_How to complete this task:_ Convert every line of text in the items below into a Markdown table with the columns No and Line, numbering the rows and leaving out blank lines.

_Excerpted data:_

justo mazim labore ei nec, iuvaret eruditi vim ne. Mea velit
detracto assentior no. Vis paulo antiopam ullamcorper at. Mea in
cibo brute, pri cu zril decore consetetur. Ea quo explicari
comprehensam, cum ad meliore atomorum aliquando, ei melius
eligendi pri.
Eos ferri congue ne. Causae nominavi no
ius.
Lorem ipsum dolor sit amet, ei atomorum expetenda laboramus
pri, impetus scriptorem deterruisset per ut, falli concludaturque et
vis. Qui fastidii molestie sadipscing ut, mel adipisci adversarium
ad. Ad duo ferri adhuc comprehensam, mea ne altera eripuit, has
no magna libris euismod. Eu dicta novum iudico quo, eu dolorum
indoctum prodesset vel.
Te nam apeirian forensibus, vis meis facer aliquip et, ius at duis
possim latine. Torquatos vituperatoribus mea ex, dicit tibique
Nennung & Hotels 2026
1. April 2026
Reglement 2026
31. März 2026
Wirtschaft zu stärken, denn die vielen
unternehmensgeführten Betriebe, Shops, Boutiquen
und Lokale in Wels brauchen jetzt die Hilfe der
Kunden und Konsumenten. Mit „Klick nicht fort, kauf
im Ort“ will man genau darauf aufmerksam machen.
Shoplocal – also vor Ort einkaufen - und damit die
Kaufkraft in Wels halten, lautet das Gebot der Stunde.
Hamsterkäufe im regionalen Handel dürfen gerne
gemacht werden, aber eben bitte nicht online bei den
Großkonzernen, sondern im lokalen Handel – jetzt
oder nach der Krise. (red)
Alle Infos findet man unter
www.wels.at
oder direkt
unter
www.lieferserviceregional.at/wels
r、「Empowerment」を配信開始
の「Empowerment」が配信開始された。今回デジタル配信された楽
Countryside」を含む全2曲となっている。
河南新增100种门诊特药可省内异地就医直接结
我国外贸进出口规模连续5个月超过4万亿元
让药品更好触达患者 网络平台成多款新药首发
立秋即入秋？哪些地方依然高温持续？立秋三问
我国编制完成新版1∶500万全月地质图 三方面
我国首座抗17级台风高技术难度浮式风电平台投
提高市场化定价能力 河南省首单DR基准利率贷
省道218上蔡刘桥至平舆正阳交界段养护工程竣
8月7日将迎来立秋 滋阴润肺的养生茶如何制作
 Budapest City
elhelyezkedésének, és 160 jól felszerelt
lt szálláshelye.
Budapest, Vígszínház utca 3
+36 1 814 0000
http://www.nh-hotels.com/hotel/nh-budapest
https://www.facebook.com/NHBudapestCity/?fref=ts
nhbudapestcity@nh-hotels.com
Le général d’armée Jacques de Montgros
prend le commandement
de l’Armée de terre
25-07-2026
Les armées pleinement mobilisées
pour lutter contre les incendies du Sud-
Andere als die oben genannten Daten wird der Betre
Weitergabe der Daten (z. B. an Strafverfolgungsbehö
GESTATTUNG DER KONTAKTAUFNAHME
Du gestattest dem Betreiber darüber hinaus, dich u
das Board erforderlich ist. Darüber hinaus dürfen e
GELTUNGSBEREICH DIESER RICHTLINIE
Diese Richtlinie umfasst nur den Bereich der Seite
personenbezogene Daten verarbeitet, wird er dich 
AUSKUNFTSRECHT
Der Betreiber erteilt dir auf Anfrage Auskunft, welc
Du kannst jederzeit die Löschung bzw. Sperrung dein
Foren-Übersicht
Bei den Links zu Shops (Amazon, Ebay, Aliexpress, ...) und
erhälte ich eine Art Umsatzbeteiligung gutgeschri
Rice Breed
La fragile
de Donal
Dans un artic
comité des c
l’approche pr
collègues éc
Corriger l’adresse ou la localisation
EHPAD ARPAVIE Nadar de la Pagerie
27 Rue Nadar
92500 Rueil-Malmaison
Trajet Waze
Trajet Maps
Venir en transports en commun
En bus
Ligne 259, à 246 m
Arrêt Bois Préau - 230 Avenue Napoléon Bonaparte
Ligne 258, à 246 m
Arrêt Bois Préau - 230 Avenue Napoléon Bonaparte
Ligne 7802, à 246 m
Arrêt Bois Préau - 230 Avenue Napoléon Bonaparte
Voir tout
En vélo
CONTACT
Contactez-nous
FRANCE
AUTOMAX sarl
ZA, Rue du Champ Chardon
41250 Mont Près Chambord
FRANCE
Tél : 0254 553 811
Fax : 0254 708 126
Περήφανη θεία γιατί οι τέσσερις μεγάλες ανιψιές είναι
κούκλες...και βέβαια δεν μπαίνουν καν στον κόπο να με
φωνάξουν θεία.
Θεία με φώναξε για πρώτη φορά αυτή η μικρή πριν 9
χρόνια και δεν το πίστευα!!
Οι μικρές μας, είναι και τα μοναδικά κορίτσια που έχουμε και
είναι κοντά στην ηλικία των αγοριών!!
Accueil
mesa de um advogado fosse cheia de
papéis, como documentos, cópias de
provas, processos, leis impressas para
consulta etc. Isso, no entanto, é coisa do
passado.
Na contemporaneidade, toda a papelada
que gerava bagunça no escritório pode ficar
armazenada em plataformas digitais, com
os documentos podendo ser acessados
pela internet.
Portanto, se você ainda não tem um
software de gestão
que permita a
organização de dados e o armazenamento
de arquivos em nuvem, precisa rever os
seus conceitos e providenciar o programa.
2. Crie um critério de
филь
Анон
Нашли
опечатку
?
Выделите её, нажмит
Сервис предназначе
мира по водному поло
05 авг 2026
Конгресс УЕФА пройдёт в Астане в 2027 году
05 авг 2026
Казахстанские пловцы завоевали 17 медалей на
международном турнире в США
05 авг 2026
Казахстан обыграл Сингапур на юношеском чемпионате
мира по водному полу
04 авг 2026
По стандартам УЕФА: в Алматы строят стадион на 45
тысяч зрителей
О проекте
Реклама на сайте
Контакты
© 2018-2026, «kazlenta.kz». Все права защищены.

_Solution for this task:_
| No | Line |
|---|---|
| 1 | justo mazim labore ei nec, iuvaret eruditi vim ne. Mea velit |
| 2 | detracto assentior no. Vis paulo antiopam ullamcorper at. Mea in |
| 3 | cibo brute, pri cu zril decore consetetur. Ea quo explicari |
| 4 | comprehensam, cum ad meliore atomorum aliquando, ei melius |
| 5 | eligendi pri. |
| 6 | Eos ferri congue ne. Causae nominavi no |
| 7 | ius. |
| 8 | Lorem ipsum dolor sit amet, ei atomorum expetenda laboramus |
| 9 | pri, impetus scriptorem deterruisset per ut, falli concludaturque et |
| 10 | vis. Qui fastidii molestie sadipscing ut, mel adipisci adversarium |
| 11 | ad. Ad duo ferri adhuc comprehensam, mea ne altera eripuit, has |
| 12 | no magna libris euismod. Eu dicta novum iudico quo, eu dolorum |
| 13 | indoctum prodesset vel. |
| 14 | Te nam apeirian forensibus, vis meis facer aliquip et, ius at duis |
| 15 | possim latine. Torquatos vituperatoribus mea ex, dicit tibique |
| 16 | Nennung & Hotels 2026 |
| 17 | 1. April 2026 |
| 18 | Reglement 2026 |
| 19 | 31. März 2026 |
| 20 | Wirtschaft zu stärken, denn die vielen |
| 21 | unternehmensgeführten Betriebe, Shops, Boutiquen |
| 22 | und Lokale in Wels brauchen jetzt die Hilfe der |
| 23 | Kunden und Konsumenten. Mit „Klick nicht fort, kauf |
| 24 | im Ort“ will man genau darauf aufmerksam machen. |
| 25 | Shoplocal – also vor Ort einkaufen - und damit die |
| 26 | Kaufkraft in Wels halten, lautet das Gebot der Stunde. |
| 27 | Hamsterkäufe im regionalen Handel dürfen gerne |
| 28 | gemacht werden, aber eben bitte nicht online bei den |
| 29 | Großkonzernen, sondern im lokalen Handel – jetzt |
| 30 | oder nach der Krise. (red) |
| 31 | Alle Infos findet man unter |
| 32 | www.wels.at |
| 33 | oder direkt |
| 34 | unter |
| 35 | www.lieferserviceregional.at/wels |
| 36 | r、「Empowerment」を配信開始 |
| 37 | の「Empowerment」が配信開始された。今回デジタル配信された楽 |
| 38 | Countryside」を含む全2曲となっている。 |
| 39 | 河南新增100种门诊特药可省内异地就医直接结 |
| 40 | 我国外贸进出口规模连续5个月超过4万亿元 |
| 41 | 让药品更好触达患者 网络平台成多款新药首发 |
| 42 | 立秋即入秋？哪些地方依然高温持续？立秋三问 |
| 43 | 我国编制完成新版1∶500万全月地质图 三方面 |
| 44 | 我国首座抗17级台风高技术难度浮式风电平台投 |
| 45 | 提高市场化定价能力 河南省首单DR基准利率贷 |
| 46 | 省道218上蔡刘桥至平舆正阳交界段养护工程竣 |
| 47 | 8月7日将迎来立秋 滋阴润肺的养生茶如何制作 |
| 48 |  Budapest City |
| 49 | elhelyezkedésének, és 160 jól felszerelt |
| 50 | lt szálláshelye. |
| 51 | Budapest, Vígszínház utca 3 |
| 52 | +36 1 814 0000 |
| 53 | http://www.nh-hotels.com/hotel/nh-budapest |
| 54 | https://www.facebook.com/NHBudapestCity/?fref=ts |
| 55 | nhbudapestcity@nh-hotels.com |
| 56 | Le général d’armée Jacques de Montgros |
| 57 | prend le commandement |
| 58 | de l’Armée de terre |
| 59 | 25-07-2026 |
| 60 | Les armées pleinement mobilisées |
| 61 | pour lutter contre les incendies du Sud- |
| 62 | Andere als die oben genannten Daten wird der Betre |
| 63 | Weitergabe der Daten (z. B. an Strafverfolgungsbehö |
| 64 | GESTATTUNG DER KONTAKTAUFNAHME |
| 65 | Du gestattest dem Betreiber darüber hinaus, dich u |
| 66 | das Board erforderlich ist. Darüber hinaus dürfen e |
| 67 | GELTUNGSBEREICH DIESER RICHTLINIE |
| 68 | Diese Richtlinie umfasst nur den Bereich der Seite |
| 69 | personenbezogene Daten verarbeitet, wird er dich  |
| 70 | AUSKUNFTSRECHT |
| 71 | Der Betreiber erteilt dir auf Anfrage Auskunft, welc |
| 72 | Du kannst jederzeit die Löschung bzw. Sperrung dein |
| 73 | Foren-Übersicht |
| 74 | Bei den Links zu Shops (Amazon, Ebay, Aliexpress, ...) und |
| 75 | erhälte ich eine Art Umsatzbeteiligung gutgeschri |
| 76 | Rice Breed |
| 77 | La fragile |
| 78 | de Donal |
| 79 | Dans un artic |
| 80 | comité des c |
| 81 | l’approche pr |
| 82 | collègues éc |
| 83 | Corriger l’adresse ou la localisation |
| 84 | EHPAD ARPAVIE Nadar de la Pagerie |
| 85 | 27 Rue Nadar |
| 86 | 92500 Rueil-Malmaison |
| 87 | Trajet Waze |
| 88 | Trajet Maps |
| 89 | Venir en transports en commun |
| 90 | En bus |
| 91 | Ligne 259, à 246 m |
| 92 | Arrêt Bois Préau - 230 Avenue Napoléon Bonaparte |
| 93 | Ligne 258, à 246 m |
| 94 | Arrêt Bois Préau - 230 Avenue Napoléon Bonaparte |
| 95 | Ligne 7802, à 246 m |
| 96 | Arrêt Bois Préau - 230 Avenue Napoléon Bonaparte |
| 97 | Voir tout |
| 98 | En vélo |
| 99 | CONTACT |
| 100 | Contactez-nous |
| 101 | FRANCE |
| 102 | AUTOMAX sarl |
| 103 | ZA, Rue du Champ Chardon |
| 104 | 41250 Mont Près Chambord |
| 105 | FRANCE |
| 106 | Tél : 0254 553 811 |
| 107 | Fax : 0254 708 126 |
| 108 | Περήφανη θεία γιατί οι τέσσερις μεγάλες ανιψιές είναι |
| 109 | κούκλες...και βέβαια δεν μπαίνουν καν στον κόπο να με |
| 110 | φωνάξουν θεία. |
| 111 | Θεία με φώναξε για πρώτη φορά αυτή η μικρή πριν 9 |
| 112 | χρόνια και δεν το πίστευα!! |
| 113 | Οι μικρές μας, είναι και τα μοναδικά κορίτσια που έχουμε και |
| 114 | είναι κοντά στην ηλικία των αγοριών!! |
| 115 | Accueil |
| 116 | mesa de um advogado fosse cheia de |
| 117 | papéis, como documentos, cópias de |
| 118 | provas, processos, leis impressas para |
| 119 | consulta etc. Isso, no entanto, é coisa do |
| 120 | passado. |
| 121 | Na contemporaneidade, toda a papelada |
| 122 | que gerava bagunça no escritório pode ficar |
| 123 | armazenada em plataformas digitais, com |
| 124 | os documentos podendo ser acessados |
| 125 | pela internet. |
| 126 | Portanto, se você ainda não tem um |
| 127 | software de gestão |
| 128 | que permita a |
| 129 | organização de dados e o armazenamento |
| 130 | de arquivos em nuvem, precisa rever os |
| 131 | seus conceitos e providenciar o programa. |
| 132 | 2. Crie um critério de |
| 133 | филь |
| 134 | Анон |
| 135 | Нашли |
| 136 | опечатку |
| 137 | ? |
| 138 | Выделите её, нажмит |
| 139 | Сервис предназначе |
| 140 | мира по водному поло |
| 141 | 05 авг 2026 |
| 142 | Конгресс УЕФА пройдёт в Астане в 2027 году |
| 143 | 05 авг 2026 |
| 144 | Казахстанские пловцы завоевали 17 медалей на |
| 145 | международном турнире в США |
| 146 | 05 авг 2026 |
| 147 | Казахстан обыграл Сингапур на юношеском чемпионате |
| 148 | мира по водному полу |
| 149 | 04 авг 2026 |
| 150 | По стандартам УЕФА: в Алматы строят стадион на 45 |
| 151 | тысяч зрителей |
| 152 | О проекте |
| 153 | Реклама на сайте |
| 154 | Контакты |
| 155 | © 2018-2026, «kazlenta.kz». Все права защищены. |